Britney Spears – Britney Jean. El estrellato es demandante, y la constante exposición pública no es para cualquiera. En su octavo álbum, Spears buscó hacer, en sus propias palabras, el álbum más personal de su carrera, pero el resultado estuvo lejos de ser el deseado, por más que haya contado con la ayuda de veintiséis productores. En su lanzamiento, el disco vendió 107 mil copias (casi lo mismo que su álbum debut, antes de ser un fenómeno pop), y en Inglaterra debutó en el puesto 34, antes de caer al casillero 87 en sólo siete días.
Freddie Mercury – Mr. Bad Guy. Después de que Queen decidiera tomarse un período sabático entre The Works y A Kind of Magic, su cantante decidió probar camino en solitario poniendo énfasis en la música bailable. Si bien el disco debutó en el Top 10 británico, se evaporó rápidamente de los charts y ni siquiera pudo replicar su moderado éxito del otro lado del Atlántico. Mercury preveía esta situación y por eso el disco tiene una particular dedicatoria: "A mi gato Jerry, también a Tom, Oscar, Tiffany y todos los amantes de los gatos del universo. El resto, váyanse a cagar".

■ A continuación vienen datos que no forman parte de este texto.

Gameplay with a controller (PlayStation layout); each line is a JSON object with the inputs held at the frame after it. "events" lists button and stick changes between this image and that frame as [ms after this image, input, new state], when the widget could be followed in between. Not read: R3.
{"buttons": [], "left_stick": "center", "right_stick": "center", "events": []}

Chris Cornell – Scream. Que un músico decida buscar nuevos horizontes siempre es algo positivo, pero no por eso se debe entender que todo cambio es por sí bueno. Terminada la experiencia con Audioslave, Cornell decidió darle un lavado de cara a su música, y sumó a Timbaland y Justin Timberlake como productores de su tercer disco. La mezcla final reemplaza las guitarras estridentes por beats y programaciones que le valieron el escarnio público (el episodio más notable: su cruce de tweets con Trent Reznor). Lado positivo de la historia: el fracaso llevó a Cornell a reconsiderar volver con Soundgarden, que terminó ocurriendo al año siguiente.
Metallica y Lou Reed – Lulu. La alianza más inesperada del rock fue pensada como un desafío en todos los sentidos posibles: un disco doble en el que la banda de James Hetfield está al servicio del líder de Velvet Underground en un trabajo lúgubre inspirado en una obra del dramaturgo alemán Frank Wedekind, con tracks que duran en promedio quince minutos. El álbum arañó el Top 40 en Inglaterra y Estados Unidos (en donde vendió trece mil copias), pero tuvo un éxito inesperado en Europa Oriental. A pesar de su mal desempeño en ventas, Lulu nunca buscó ser una figurita fácil. Fueron pocos los que supieron entender su riesgo al momento de su publicación, y varios los que debieron reconsiderar las cosas tras la muerte de Reed en 2013.